Keberadan uang kertas menjadi sebuah kenyataan yang tidak terelakkan. Hampir seluruh negara di dunia termasuk Negara-negara muslim menerapkan uang kertas fiat murni sebagai uang negara masing masing.
Kehalalan uang kertas sebagai alat transaksi bagi umat Islam kembali muncul disuarakan oleh beberapa kalangan kecil masyarakat islam. Kalangan yang getol mengugat kehalalan uang kertas adalah kalangan yang sangat yakin keharusan kembalinya mata uang ummat Islam pada prinsip bimentalis yakni mata uang dinar dan dirham. Terhadap keharaman uang kertas telah terbit fatwa keharaman uang kertas oleh gerakan murabitun pada tahun 1991[12]

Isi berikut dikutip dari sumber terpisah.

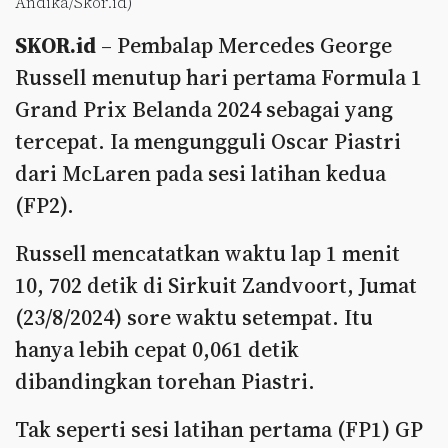
Andika/Skor.id)
SKOR.id
– Pembalap Mercedes George
Russell menutup hari pertama Formula 1
Grand Prix Belanda 2024 sebagai yang
tercepat. Ia mengungguli Oscar Piastri
dari McLaren pada sesi latihan kedua
(FP2).
Russell mencatatkan waktu lap 1 menit
10, 702 detik di Sirkuit Zandvoort, Jumat
(23/8/2024) sore waktu setempat. Itu
hanya lebih cepat 0,061 detik
dibandingkan torehan Piastri.
Tak seperti sesi latihan pertama (FP1) GP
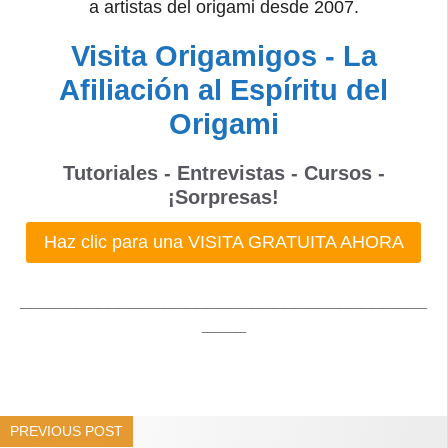
a artistas del origami desde 2007.
Visita Origamigos - La
Afiliación al Espíritu del
Origami
Tutoriales - Entrevistas - Cursos -
¡Sorpresas!
Haz clic para una VISITA GRATUITA AHORA
_____________________________________
____
PREVIOUS POST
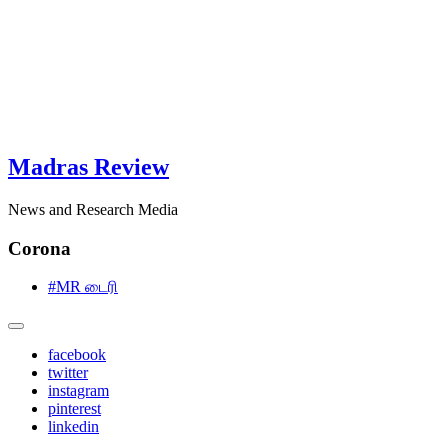
Madras Review
News and Research Media
Corona
#MR டைரி
facebook
twitter
instagram
pinterest
linkedin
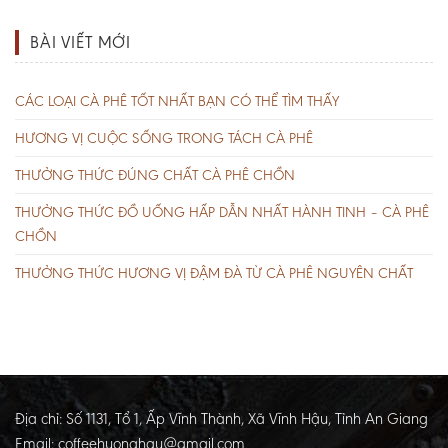
BÀI VIẾT MỚI
CÁC LOẠI CÀ PHÊ TỐT NHẤT BẠN CÓ THỂ TÌM THẤY
HƯƠNG VỊ CUỘC SỐNG TRONG TÁCH CÀ PHÊ
THƯỞNG THỨC ĐÚNG CHẤT CÀ PHÊ CHỒN
THƯỞNG THỨC ĐỒ UỐNG HẤP DẪN NHẤT HÀNH TINH – CÀ PHÊ
CHỒN
THƯỞNG THỨC HƯƠNG VỊ ĐẬM ĐÀ TỪ CÀ PHÊ NGUYÊN CHẤT
Địa chỉ: Số 1131, Tổ 1, Ấp Vĩnh Thành, Xã Vĩnh Hậu, Tỉnh An Giang
Email:
coffeehuonghau@gmail.com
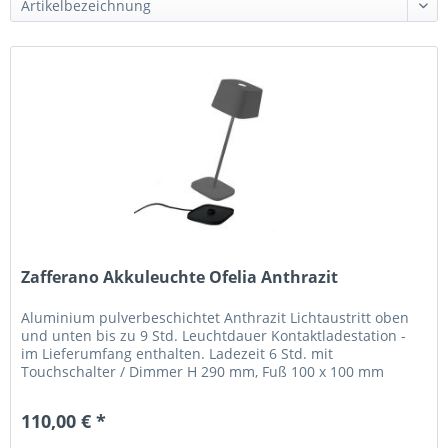
Zafferano Akkuleuchte Ofelia Anthrazit
Aluminium pulverbeschichtet Anthrazit Lichtaustritt oben
und unten bis zu 9 Std. Leuchtdauer Kontaktladestation -
im Lieferumfang enthalten. Ladezeit 6 Std. mit
Touchschalter / Dimmer H 290 mm, Fuß 100 x 100 mm
Schirm 100 x 100 mm, H 68...
110,00 € *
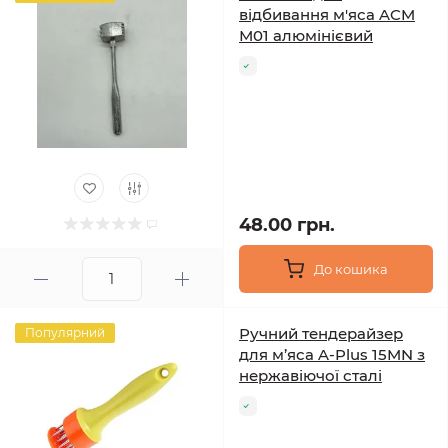
відбивання м'яса ACM
М01 алюмінієвий
48.00 грн.
До кошика
Ручний тендерайзер
Популярний
для м’яса A-Plus 15MN з
нержавіючої сталі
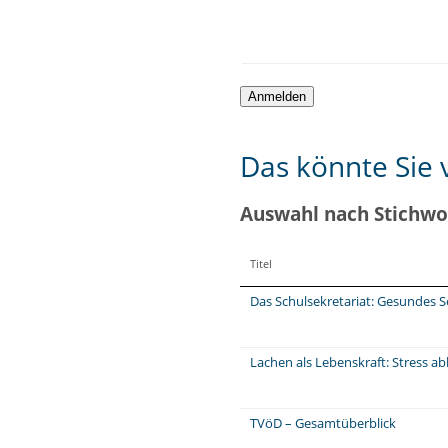
Das könnte Sie v
Auswahl nach Stichwo
Titel
Das Schulsekretariat: Gesundes
Lachen als Lebenskraft: Stress 
TVöD – Gesamtüberblick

Argumen pengharaman uang kertas yang dilontarkan oleh kalangan penolaknya adalah:
1)      Uang kertas, nilai yang dipunyai tidak secara instrinsik pada uang tersebut melainkan pada jaminan pembuat uang tersebut. Uang kertas model ini menurut Zaim Saidi[13] ( 2010: 102-103) adalah riba karena nilai nominal ditentukan oleh negara lewat keputusan politik. Penulisan nilai nominal angka yang jauh dari nilai intrinsic harga kertas tersebut termasuk kategori menambah sesuatu dari ketiadaan. Penambahan sesuatu dari ketiadaan mencerminkan uang secara substansi adalah riba.

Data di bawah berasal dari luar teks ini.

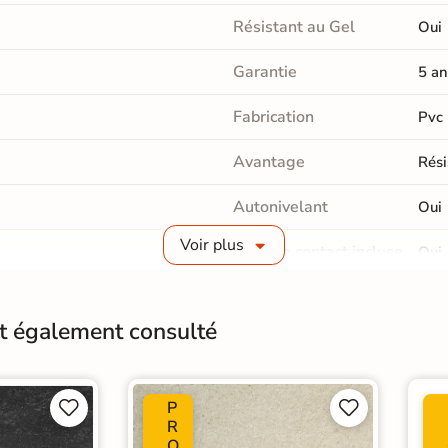
Résistant au Gel
Oui
Garantie
5 an
Fabrication
Pvc
Avantage
Rési
Autonivelant
Oui
Voir plus
Gomme contact incluse
Oui
Gamme de plots
Que
nt également consulté
P




R
O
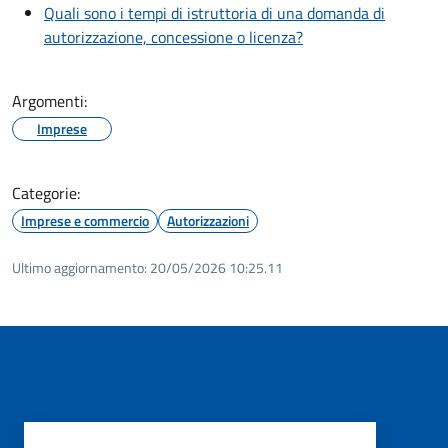
Quali sono i tempi di istruttoria di una domanda di
autorizzazione, concessione o licenza?
Argomenti:
Imprese
Categorie:
Imprese e commercio
Autorizzazioni
Ultimo aggiornamento:
20/05/2026 10:25.11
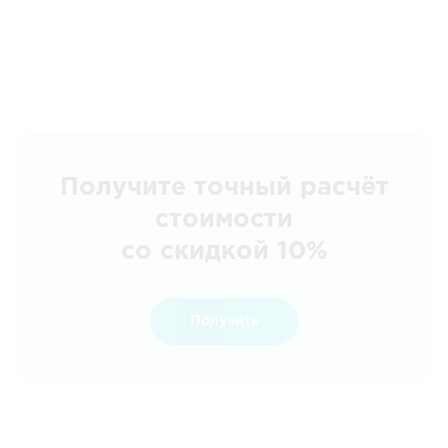
Получите точный расчёт
стоимости
со скидкой 10%
Получить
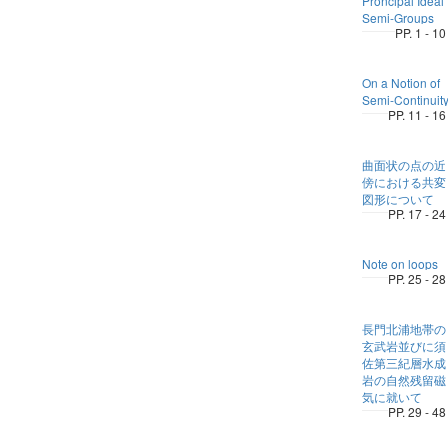
Proncipal Ideal
Semi-Groups
PP. 1 - 10
On a Notion of
Semi-Continuit
PP. 11 - 16
曲面状の点の近
傍における共変
図形について
PP. 17 - 24
Note on loops
PP. 25 - 28
長門北浦地帯の
玄武岩並びに須
佐第三紀層水成
岩の自然残留磁
気に就いて
PP. 29 - 48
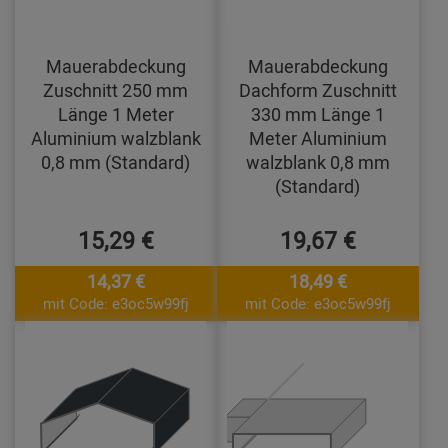
Mauerabdeckung
Mauerabdeckung
Zuschnitt 250 mm
Dachform Zuschnitt
Länge 1 Meter
330 mm Länge 1
Aluminium walzblank
Meter Aluminium
0,8 mm (Standard)
walzblank 0,8 mm
(Standard)
15,29 €
19,67 €
14,37 €
18,49 €
mit Code: e3oc5w99fj
mit Code: e3oc5w99fj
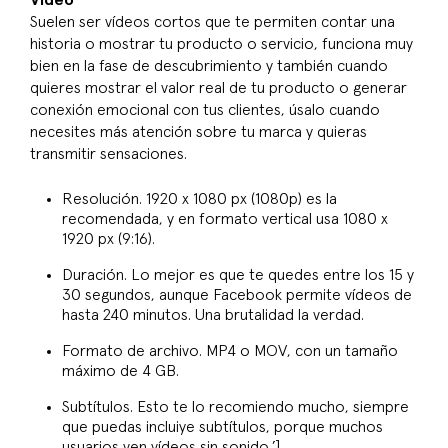
Suelen ser vídeos cortos que te permiten contar una
historia o mostrar tu producto o servicio, funciona muy
bien en la fase de descubrimiento y también cuando
quieres mostrar el valor real de tu producto o generar
conexión emocional con tus clientes, úsalo cuando
necesites más atención sobre tu marca y quieras
transmitir sensaciones.
Resolución. 1920 x 1080 px (1080p) es la
recomendada, y en formato vertical usa 1080 x
1920 px (9:16).
Duración. Lo mejor es que te quedes entre los 15 y
30 segundos, aunque Facebook permite vídeos de
hasta 240 minutos. Una brutalidad la verdad.
Formato de archivo. MP4 o MOV, con un tamaño
máximo de 4 GB.
Subtítulos. Esto te lo recomiendo mucho, siempre
que puedas incluiye subtítulos, porque muchos
usuarios ven vídeos sin sonido.’]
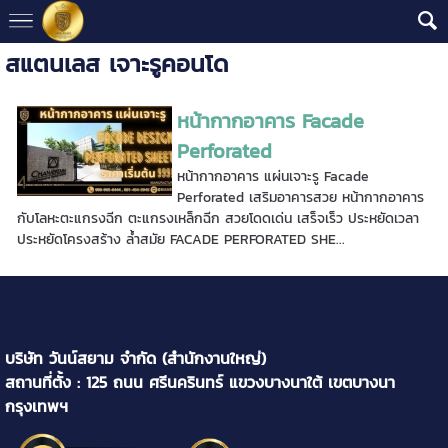
สแตนเลส เจาะรูคอนโด
หน้ากากอาคาร Facade
Perforated
หน้ากากอาคาร แผ่นเจาะรู Facade
Perforated เสริมอาคารสวย หน้ากากอาคาร
กับโลหะตะแกรงฉีก ตะแกรงเหล็กฉีก สวยโดดเด่น เสร็จเร็ว ประหยัดเวลา
ประหยัดโครงสร้าง ล้ำสมัย FACADE PERFORATED SHE...
บริษัท วันน์สยาม จำกัด (สำนักงานใหญ่)
สถานที่ตั้ง : 125 ถนน ศรีนครินทร์ แขวงบางนาใต้ เขตบางนา
กรุงเทพฯ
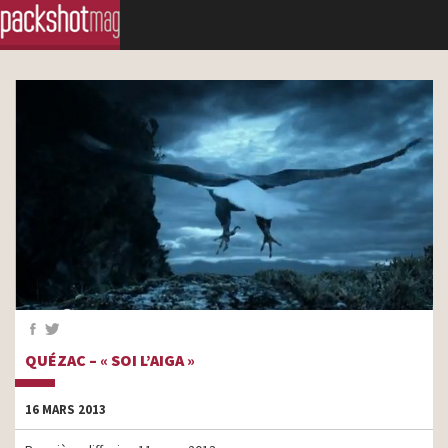
QUÉZAC – « SOI L’AIGA »
16 MARS 2013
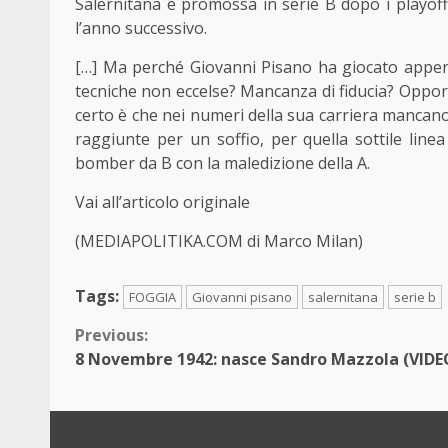
Salernitana è promossa in serie B dopo i playoff
l’anno successivo.
[…] Ma perché Giovanni Pisano ha giocato appena 
tecniche non eccelse? Mancanza di fiducia? Oppor
certo è che nei numeri della sua carriera mancano 
raggiunte per un soffio, per quella sottile lin
bomber da B con la maledizione della A.
Vai all’articolo originale
(MEDIAPOLITIKA.COM di Marco Milan)
Tags:
FOGGIA
Giovanni pisano
salernitana
serie b
Continue
Previous:
8 Novembre 1942: nasce Sandro Mazzola (VIDE
Reading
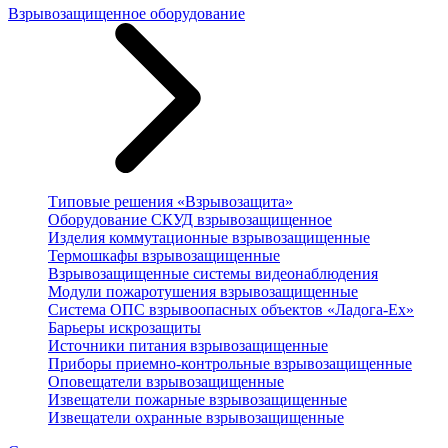
Взрывозащищенное оборудование
Типовые решения «Взрывозащита»
Оборудование СКУД взрывозащищенное
Изделия коммутационные взрывозащищенные
Термошкафы взрывозащищенные
Взрывозащищенные системы видеонаблюдения
Модули пожаротушения взрывозащищенные
Система ОПС взрывоопасных объектов «Ладога-Ex»
Барьеры искрозащиты
Источники питания взрывозащищенные
Приборы приемно-контрольные взрывозащищенные
Оповещатели взрывозащищенные
Извещатели пожарные взрывозащищенные
Извещатели охранные взрывозащищенные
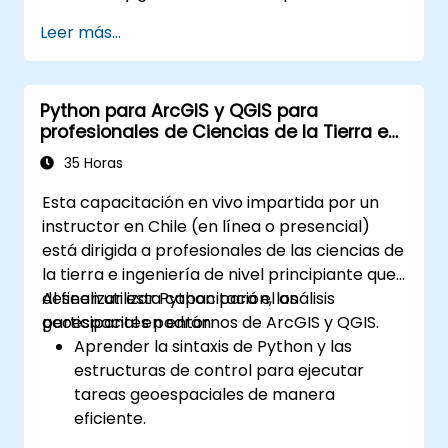
Realizar análisis espacial básico.
Leer más...
Crear mapas y visualizaciones.
Python para ArcGIS y QGIS para
profesionales de Ciencias de la Tierra e
Ingeniería
35 Horas
Esta capacitación en vivo impartida por un
instructor en Chile (en línea o presencial)
está dirigida a profesionales de las ciencias de
la tierra e ingeniería de nivel principiante que
deseen utilizar Python para el análisis
Al finalizar esta capacitación, los
geoespacial en entornos de ArcGIS y QGIS.
participantes podrán:
Aprender la sintaxis de Python y las
estructuras de control para ejecutar
tareas geoespaciales de manera
eficiente.
Utilizar Pandas, Numpy y Matplotlib para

2)      Uang kertas, pasca dilepaskannya dari jaminan cadangan emas, menjadi uang fiat murni. Sebagai uang fiat murni, nilai tukar mata uang ditentukan dengan tingkat permintaan dan ketersediaan uang tersebut. Pengendalian terhadap nilai mata uang dilakukan dengan kebijakan suku bunga yang dikeluarkan oleh bank central penerbit mata uang. Adanya pendapat yang menguat bahwasanya bunga bank itu sama dengan riba maka dengan sendirinya uang fiat murni sebagai produk sistem bunga adalah produk sistem riba. Segala produk sistem riba adalah riba dan haram. Keberadaan perbankan sebagai mesin penggerak mata uang menjadi alasan lain akan ribanya uang. Menurut Zaim Saidi[14]  selain uang kertas mesin penggerak perbankan adalah bunga dan utang-piutang (kredit). Perbankan adalah mesin penggerak riba. 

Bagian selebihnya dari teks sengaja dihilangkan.